DATA PROVIDED Start Marker

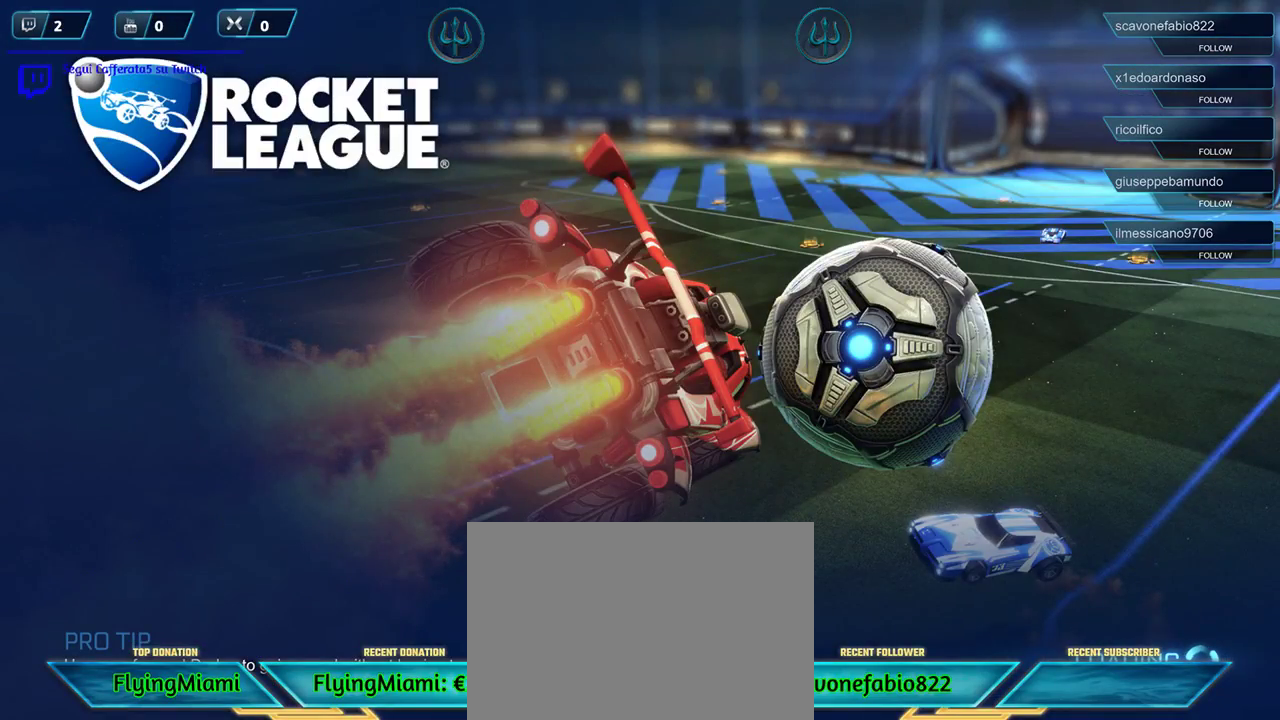
{"buttons": [], "left_stick": "center", "right_stick": "center", "events": []}
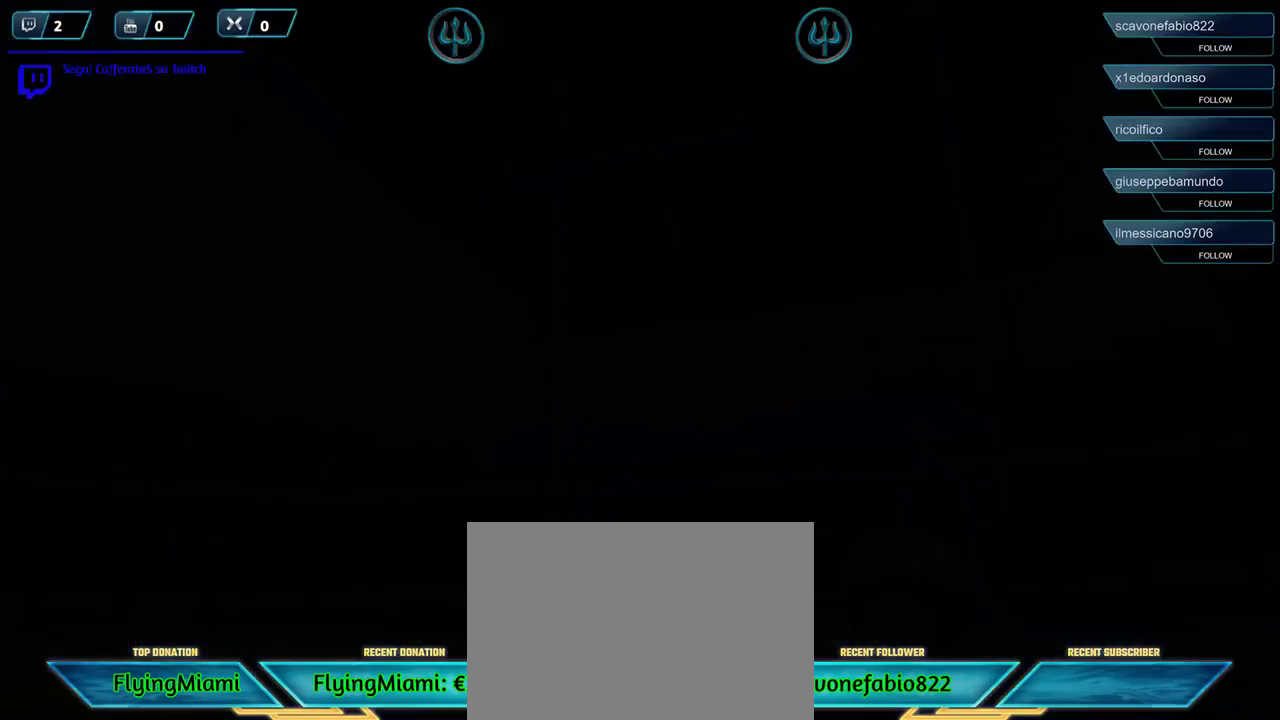
{"buttons": [], "left_stick": "center", "right_stick": "center", "events": []}
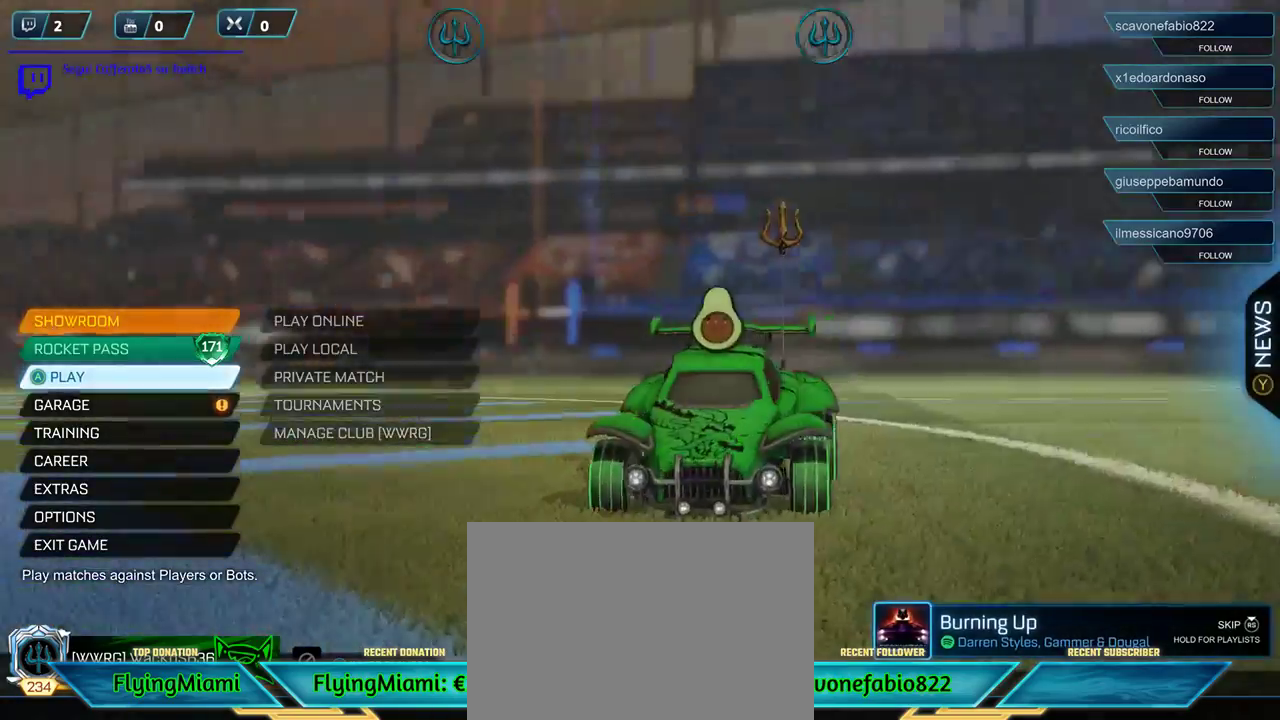
{"buttons": [], "left_stick": "center", "right_stick": "center", "events": [[400, "DPAD_DOWN", "down"], [500, "DPAD_DOWN", "up"]]}
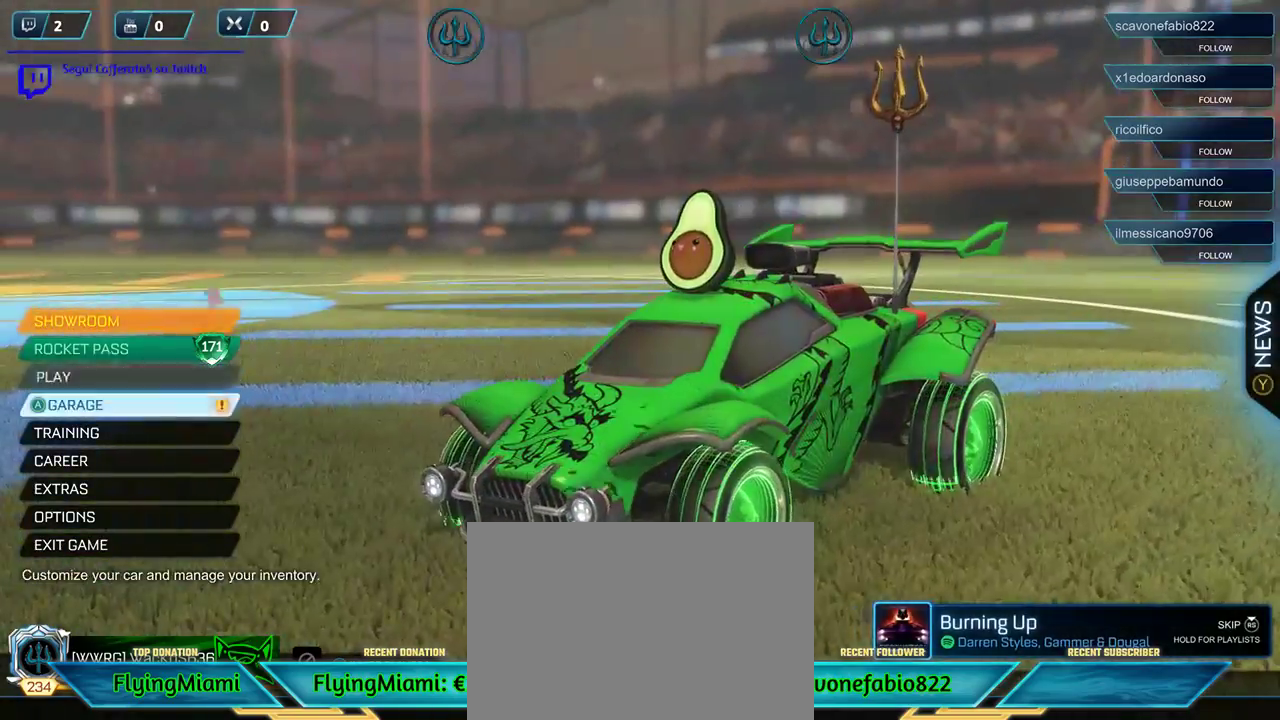
{"buttons": [], "left_stick": "center", "right_stick": "center", "events": []}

DATA PROVIDED End Marker

The full listing must come back exactly as written, with its pictures left out.

RESPONSE TO THE EXERCISE.
{"buttons": [], "left_stick": "center", "right_stick": "center", "events": []}
{"buttons": [], "left_stick": "center", "right_stick": "center", "events": []}
{"buttons": [], "left_stick": "center", "right_stick": "center", "events": [[400, "DPAD_DOWN", "down"], [500, "DPAD_DOWN", "up"]]}
{"buttons": [], "left_stick": "center", "right_stick": "center", "events": []}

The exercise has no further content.